┏━━

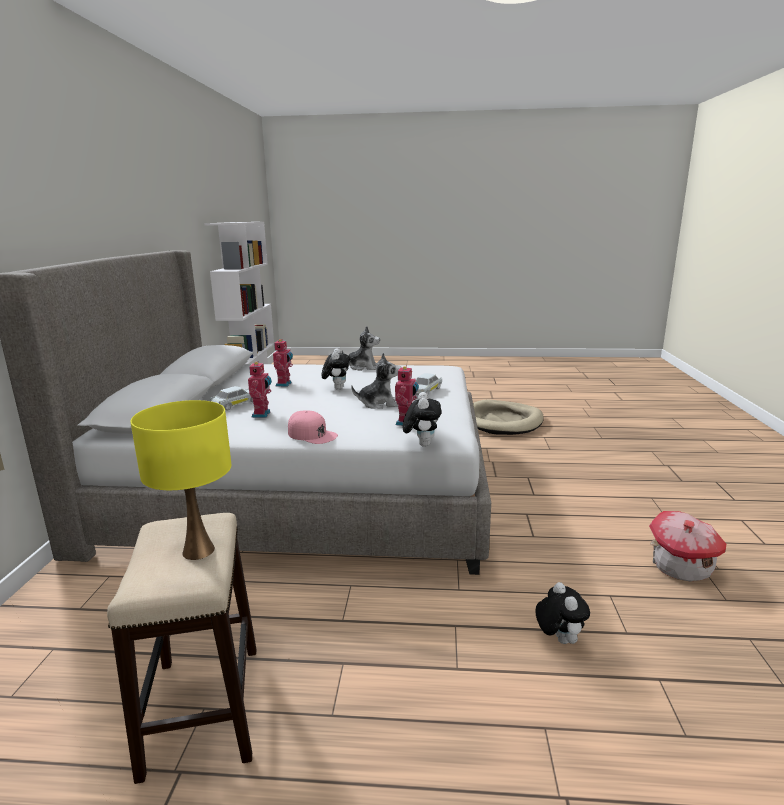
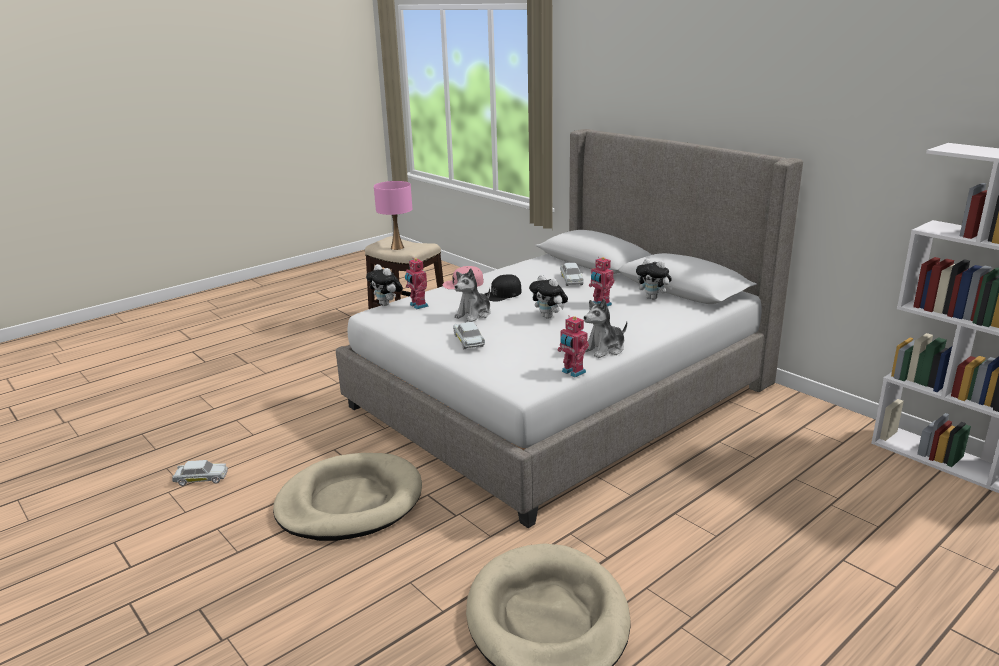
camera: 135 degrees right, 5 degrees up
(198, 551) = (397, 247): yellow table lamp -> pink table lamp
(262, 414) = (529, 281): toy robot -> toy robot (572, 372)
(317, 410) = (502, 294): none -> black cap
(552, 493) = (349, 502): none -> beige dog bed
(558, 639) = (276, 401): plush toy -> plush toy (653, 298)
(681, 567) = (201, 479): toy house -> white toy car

┗━━
┏━━

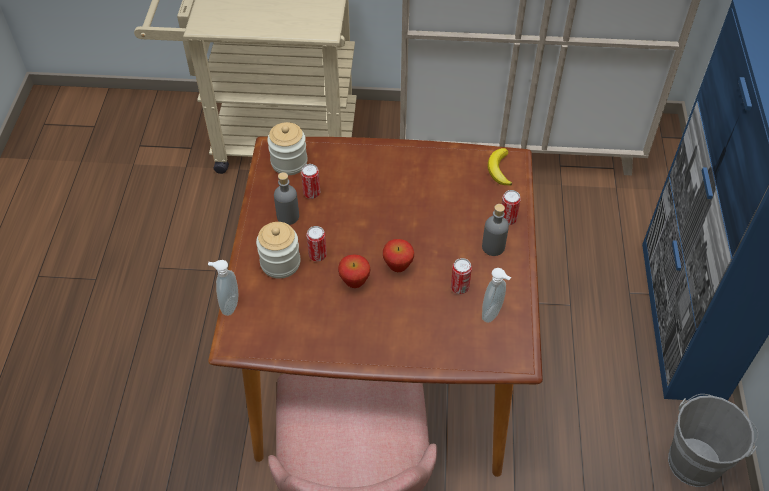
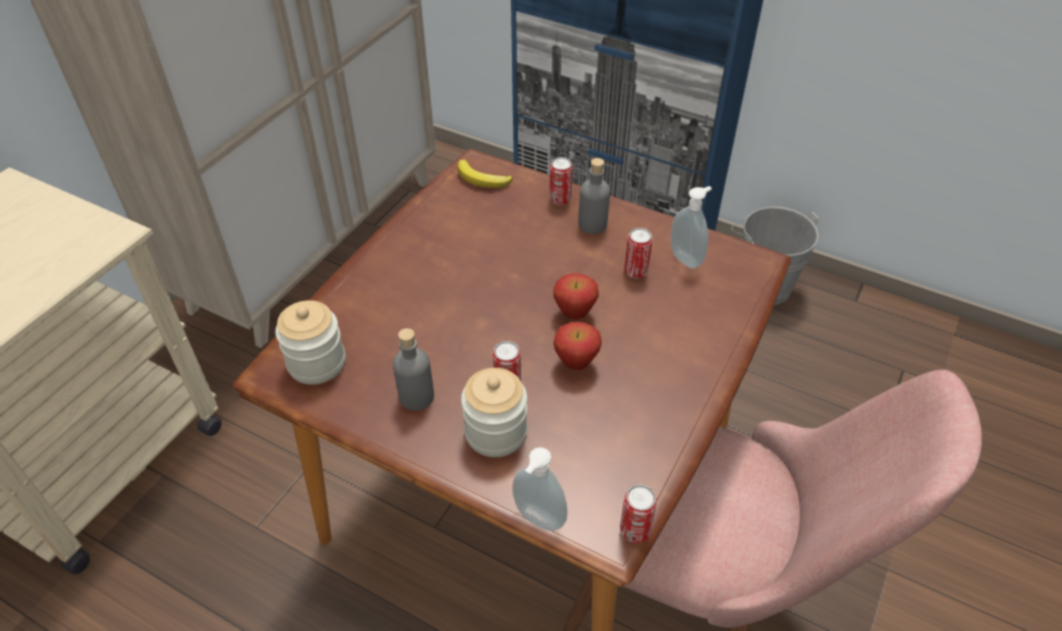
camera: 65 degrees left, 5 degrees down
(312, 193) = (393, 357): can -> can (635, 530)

┗━━

## Work request
The required answer is the run of lines above, starting at the line with "(317, 410) = (502, 294): none -> black cap" and ending at the line with "(681, 567) = (201, 479): toy", reproduced exactly with both ends.

## Answer area
(317, 410) = (502, 294): none -> black cap
(552, 493) = (349, 502): none -> beige dog bed
(558, 639) = (276, 401): plush toy -> plush toy (653, 298)
(681, 567) = (201, 479): toy house -> white toy car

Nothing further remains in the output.